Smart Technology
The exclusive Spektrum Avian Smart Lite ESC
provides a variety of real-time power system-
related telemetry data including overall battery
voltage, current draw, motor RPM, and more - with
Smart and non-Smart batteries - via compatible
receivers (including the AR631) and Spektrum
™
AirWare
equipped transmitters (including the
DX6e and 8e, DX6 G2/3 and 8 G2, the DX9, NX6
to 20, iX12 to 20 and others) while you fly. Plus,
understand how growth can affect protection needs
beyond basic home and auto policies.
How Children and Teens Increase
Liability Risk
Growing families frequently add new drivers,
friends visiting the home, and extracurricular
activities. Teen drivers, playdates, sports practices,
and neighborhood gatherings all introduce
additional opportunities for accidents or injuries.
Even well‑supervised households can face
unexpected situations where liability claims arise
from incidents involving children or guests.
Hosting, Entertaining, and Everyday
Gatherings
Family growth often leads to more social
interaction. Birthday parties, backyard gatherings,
▬▬▬▬▬▬▬▬▬▬
## Try it
Above are the entries. Quote exactly the lines from the one bearing "friends visiting the" through the one bearing "unexpected situations where".

## Solution
friends visiting the home, and extracurricular
activities. Teen drivers, playdates, sports practices,
and neighborhood gatherings all introduce
additional opportunities for accidents or injuries.
Even well‑supervised households can face
unexpected situations where liability claims arise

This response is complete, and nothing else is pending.